Problem description -
Using the entries below, copy exactly each line from the line with "medveten om att" up to and including the line with "das Softwaretool PNOZmulti", with every picture left out.

Dataset content -
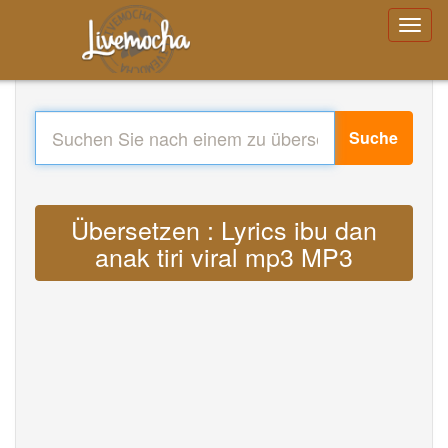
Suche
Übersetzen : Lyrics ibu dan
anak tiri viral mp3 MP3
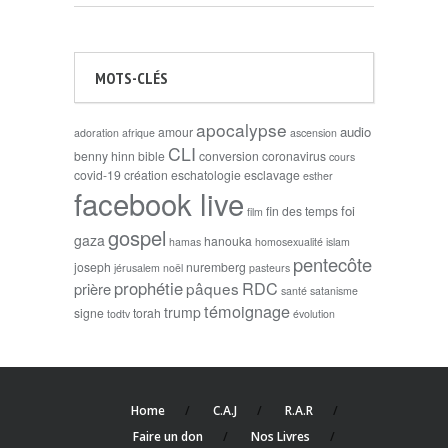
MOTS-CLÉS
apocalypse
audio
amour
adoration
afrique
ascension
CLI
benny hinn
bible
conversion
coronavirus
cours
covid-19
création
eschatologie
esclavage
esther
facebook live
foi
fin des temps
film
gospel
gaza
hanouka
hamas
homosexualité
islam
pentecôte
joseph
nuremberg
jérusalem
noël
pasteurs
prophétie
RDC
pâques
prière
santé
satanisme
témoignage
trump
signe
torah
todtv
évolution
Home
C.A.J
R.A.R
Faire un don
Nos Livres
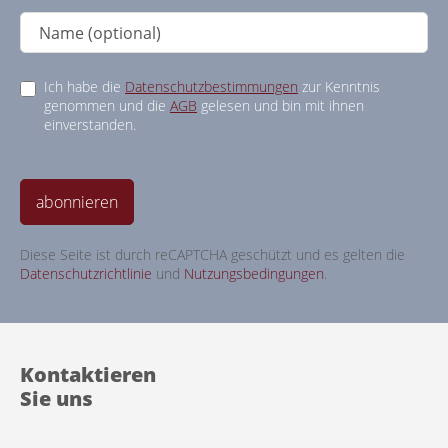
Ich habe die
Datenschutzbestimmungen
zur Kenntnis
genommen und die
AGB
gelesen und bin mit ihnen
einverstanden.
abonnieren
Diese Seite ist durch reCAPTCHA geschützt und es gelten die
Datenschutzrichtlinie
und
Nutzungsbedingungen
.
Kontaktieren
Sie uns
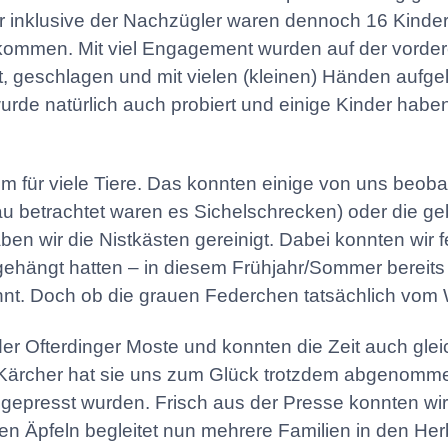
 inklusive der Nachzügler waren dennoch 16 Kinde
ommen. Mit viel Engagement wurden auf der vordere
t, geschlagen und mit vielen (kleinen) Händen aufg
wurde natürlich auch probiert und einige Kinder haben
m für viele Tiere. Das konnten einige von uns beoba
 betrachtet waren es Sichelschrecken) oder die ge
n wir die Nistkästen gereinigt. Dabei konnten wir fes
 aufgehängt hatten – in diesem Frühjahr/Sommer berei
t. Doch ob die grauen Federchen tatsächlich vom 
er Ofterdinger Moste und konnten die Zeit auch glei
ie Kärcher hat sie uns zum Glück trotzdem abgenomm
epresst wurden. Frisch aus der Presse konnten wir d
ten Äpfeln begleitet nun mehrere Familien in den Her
---
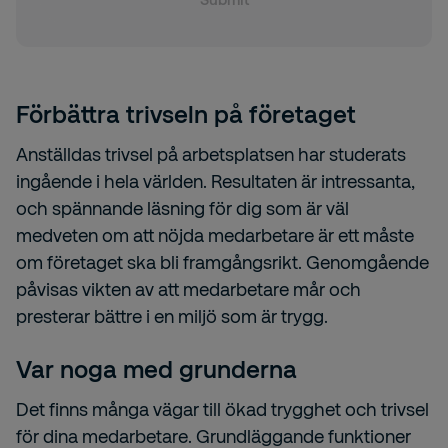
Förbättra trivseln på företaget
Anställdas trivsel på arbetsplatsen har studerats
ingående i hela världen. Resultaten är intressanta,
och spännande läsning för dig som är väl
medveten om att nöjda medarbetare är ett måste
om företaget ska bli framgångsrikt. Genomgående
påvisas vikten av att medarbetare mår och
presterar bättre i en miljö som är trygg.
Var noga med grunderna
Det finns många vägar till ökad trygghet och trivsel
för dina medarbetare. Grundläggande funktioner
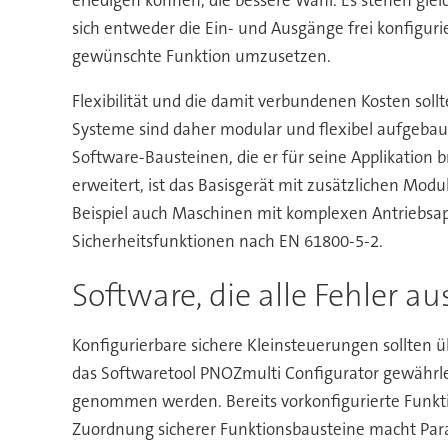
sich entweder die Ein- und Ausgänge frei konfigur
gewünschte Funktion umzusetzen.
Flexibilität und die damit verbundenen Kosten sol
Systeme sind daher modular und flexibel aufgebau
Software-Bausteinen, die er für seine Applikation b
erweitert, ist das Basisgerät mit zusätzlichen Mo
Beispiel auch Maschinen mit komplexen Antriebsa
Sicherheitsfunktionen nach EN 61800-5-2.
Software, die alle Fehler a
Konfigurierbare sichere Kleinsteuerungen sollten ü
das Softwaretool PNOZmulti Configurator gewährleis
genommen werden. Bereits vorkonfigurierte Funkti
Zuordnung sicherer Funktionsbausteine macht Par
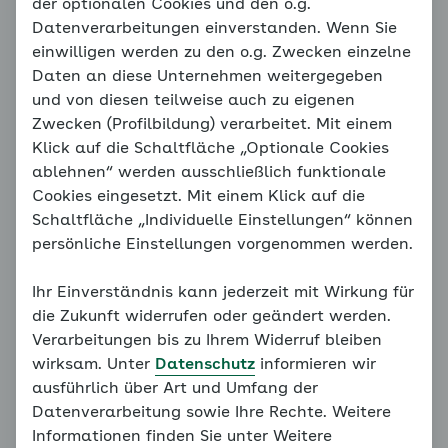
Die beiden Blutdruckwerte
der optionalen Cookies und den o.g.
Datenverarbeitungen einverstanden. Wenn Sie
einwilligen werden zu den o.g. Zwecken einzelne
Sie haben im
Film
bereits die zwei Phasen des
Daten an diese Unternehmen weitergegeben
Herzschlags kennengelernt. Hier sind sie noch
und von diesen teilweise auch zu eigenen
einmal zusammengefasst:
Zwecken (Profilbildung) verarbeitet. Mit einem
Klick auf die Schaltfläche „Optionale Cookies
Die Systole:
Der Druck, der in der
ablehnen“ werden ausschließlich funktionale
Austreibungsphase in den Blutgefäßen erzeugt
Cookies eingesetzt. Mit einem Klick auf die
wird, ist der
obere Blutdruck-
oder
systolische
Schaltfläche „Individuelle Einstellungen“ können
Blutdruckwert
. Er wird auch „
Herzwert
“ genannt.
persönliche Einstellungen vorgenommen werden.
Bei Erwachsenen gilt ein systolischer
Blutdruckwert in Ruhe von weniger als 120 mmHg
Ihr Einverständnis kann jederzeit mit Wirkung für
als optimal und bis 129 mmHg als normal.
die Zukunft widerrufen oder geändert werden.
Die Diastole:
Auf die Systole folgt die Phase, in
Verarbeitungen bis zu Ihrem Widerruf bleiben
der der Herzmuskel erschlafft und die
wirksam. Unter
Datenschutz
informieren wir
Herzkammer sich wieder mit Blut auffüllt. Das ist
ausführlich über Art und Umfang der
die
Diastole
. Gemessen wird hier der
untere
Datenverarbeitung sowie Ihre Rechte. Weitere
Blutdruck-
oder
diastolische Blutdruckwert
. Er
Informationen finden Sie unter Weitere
* * *
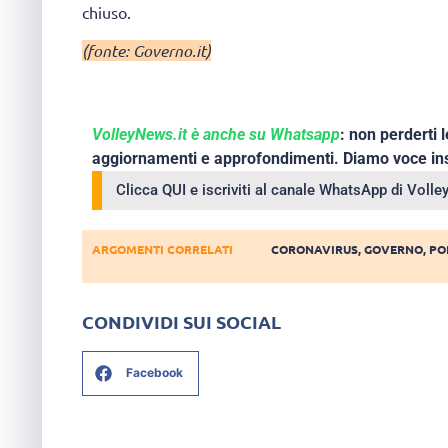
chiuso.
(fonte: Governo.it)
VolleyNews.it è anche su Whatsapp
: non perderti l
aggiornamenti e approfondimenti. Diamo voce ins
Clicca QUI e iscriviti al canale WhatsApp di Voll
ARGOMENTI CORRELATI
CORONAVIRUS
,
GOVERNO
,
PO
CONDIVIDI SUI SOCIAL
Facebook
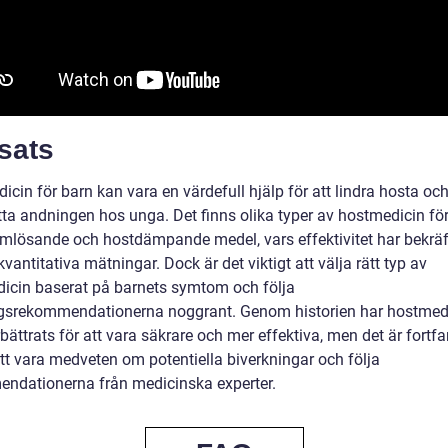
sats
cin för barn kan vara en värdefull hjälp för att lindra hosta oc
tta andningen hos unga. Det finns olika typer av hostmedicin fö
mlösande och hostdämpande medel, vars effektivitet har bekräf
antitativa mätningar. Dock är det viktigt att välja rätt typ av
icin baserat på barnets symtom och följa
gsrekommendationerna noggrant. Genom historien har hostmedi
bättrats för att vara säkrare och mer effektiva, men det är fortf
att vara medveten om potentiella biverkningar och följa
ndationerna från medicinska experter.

Written solution -
medveten om att nöjda medarbetare är ett måste
om företaget ska bli framgångsrikt. Genomgående
påvisas vikten av att medarbetare mår och
presterar bättre i en miljö som är trygg.
Var noga med grunderna
Det finns många vägar till ökad trygghet och trivsel
för dina medarbetare. Grundläggande funktioner
sich entweder die Ein- und Ausgänge frei konfigur
gewünschte Funktion umzusetzen.
Flexibilität und die damit verbundenen Kosten sol
Systeme sind daher modular und flexibel aufgebau
Software-Bausteinen, die er für seine Applikation b
erweitert, ist das Basisgerät mit zusätzlichen Mo
Beispiel auch Maschinen mit komplexen Antriebsa
Sicherheitsfunktionen nach EN 61800-5-2.
Software, die alle Fehler a
Konfigurierbare sichere Kleinsteuerungen sollten ü
das Softwaretool PNOZmulti Configurator gewährleis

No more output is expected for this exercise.